Udaipur, le palais des fils du soleil

De la terrasse de l’hôtel, je contemple le lac. Des perroquets folâtrent d’un toit à l’autre en papotant, un rapace impassible tournoie au ralenti dans le ciel, plus haut, les cigognes filent vers l’horizon.
Il y a –t-il encore des crocodiles dans le lac ?


Du temps des maharajahs, les fiers rajpoutes, descendants du soleil, ils dévoraient les indésirables, les voleurs, les menteurs, les femmes infidèles, les traîtres, réels ou supposés.
Car les rajas n’étaient pas de gentils philanthropes soucieux du bonheur de leurs sujets.
Sanguinaires, avides de batailles, de conquêtes et de gloire, leur splendeur se nourrissait de la misère, de la mort, des infinies souffrances des humbles.

Le superbe palais d’Udaipur, dressé au bord des eaux et couronné de dômes, est né des mains, de la sueur et du sang des artistes, des artisans, des miséreux contraints de charrier et de bâtir.
C’est à eux que je pense et à qui je rend hommage, en parcourant les innombrables pièces, les chambres ornées de verre coloré et de miroirs, les galeries, les jardins et les cours agrémentées de colonnes.

Sur les peintures, délicates miniatures typiques du Rajasthan, j’observe les détails des vêtements et des attitudes.

J’admire le talent des artistes, ployés durant des heures sur leurs tables de travail pour peindre, avec une incroyable précision, des scènes religieuses ou quotidiennes : audience royale, bataille, chasse au tigre : deux fauves coincés dans une faille de la forêt par des centaines de serviteurs et le maharaja, assis, bien en sécurité sur son éléphant qui vise et tire.
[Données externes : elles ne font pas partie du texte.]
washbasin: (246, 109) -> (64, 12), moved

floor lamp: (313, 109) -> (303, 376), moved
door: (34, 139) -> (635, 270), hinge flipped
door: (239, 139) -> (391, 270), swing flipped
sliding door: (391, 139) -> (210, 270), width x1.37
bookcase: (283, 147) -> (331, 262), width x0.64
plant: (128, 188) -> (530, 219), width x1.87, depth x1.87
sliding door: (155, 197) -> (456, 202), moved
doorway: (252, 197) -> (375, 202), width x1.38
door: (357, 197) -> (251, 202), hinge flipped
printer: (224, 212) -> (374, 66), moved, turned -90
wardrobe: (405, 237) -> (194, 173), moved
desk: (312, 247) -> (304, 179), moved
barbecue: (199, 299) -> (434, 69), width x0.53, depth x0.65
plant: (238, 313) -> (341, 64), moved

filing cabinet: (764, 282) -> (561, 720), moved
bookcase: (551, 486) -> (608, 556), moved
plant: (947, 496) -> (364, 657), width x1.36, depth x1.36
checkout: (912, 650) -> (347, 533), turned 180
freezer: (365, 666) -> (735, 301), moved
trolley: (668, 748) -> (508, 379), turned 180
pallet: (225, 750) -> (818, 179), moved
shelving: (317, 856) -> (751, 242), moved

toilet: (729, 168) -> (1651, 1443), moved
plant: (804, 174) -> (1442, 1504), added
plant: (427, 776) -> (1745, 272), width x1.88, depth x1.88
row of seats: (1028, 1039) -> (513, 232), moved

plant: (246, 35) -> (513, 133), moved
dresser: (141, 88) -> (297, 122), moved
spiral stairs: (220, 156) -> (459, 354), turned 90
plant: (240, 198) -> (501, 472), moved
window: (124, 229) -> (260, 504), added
Pan ! Pan ! Deux tigres en moins !
Aujourd’hui, sur l’ensemble du territoire indien il n’en reste que 1700.

Exquis raffinement de la dentelle de pierre des moucharabiehs.


Délicate cruauté, le moucharabieh permettait aux femmes, recluses dans le zénana, de voir sans être vues, d’observer, non pas la rue mais la cour du château et les eaux du lac.
Des centaines, des milliers de femmes prisonnières.

Si les premières épouses et les favorites, les mères des princes, jouissaient de certains avantages, participant parfois à la gouvernance du royaume et vivant dans un luxe inouï, entourées de servantes, les innombrables concubines, fillettes raflées dans les campagnes, ou prises de guerre, caprices d’un soir d’un souverain, dépérissaient la vie entière derrière les murs du palais, dans la promiscuité et l’oubli.
Soumises aussi aux volontés politiques des souveraines. Au XIVème siècle, pour sauver le royaume de Chittorgarh des attaques mogholes, la reine Rani Padmini Karnawati, entrainant à sa suite des milliers de femmes, concubines, courtisanes, épouses de guerriers et servantes se jeta dans un brasier. Ce sacrifice porte un nom : le johar.
Il fut reproduit au XVIème siècle, deux fois. Dix mille femmes, puis treize mille se précipitèrent dans les flammes. Ce qui n’empêcha pas Akbar de gagner la bataille et de saccager le fort. Pendant que leurs épouses grillaient, les guerriers rajpoutes combattaient, jusqu’à la mort.
Un seul a survécu, Udai, le maharana. Dès le début de la bataille finale, escorté par ses plus fidèles serviteurs et accompagné d’éléphants et de chameaux chargés d’or, il s’est sauvé.
Et il a fondé Udaipur.
Ses sujets se sont sacrifiés pour rien.

A nouveau, pour construire un palais éblouissant, symbole d’une hypothétique gloire (usurpée en fait), le roi a exploité la force de travail des pauvres.

Détruit des hectares et des hectares de forêt, contribuant au bouleversement de l’écosystème du Rajasthan en amplifiant les zones désertiques, provoquant la famine, l’exode des populations.
Des régions entières ont été déboisées pour cuire les céramiques bleues qui ornaient les façades des palais, les briques, la chaux, pour sculpter des poutres, des colonnes, les meubles.
Pour alimenter les bûchers mortuaires aussi, des tonnes de d’arbres, partis en fumée et dont les cendres se mêlaient à celles des humains.

Tout beau soit-il, ce palais d’Udaipur ne m’évoque pas la magnificence, l’intelligence ou le génie humain mais la vanité, l’orgueil, la cruauté.

Au même titre que Versailles, il symbolise l’oppression et l’injustice. Il témoigne de la folie des puissants. Celle dont le peuple, toujours, doit se protéger.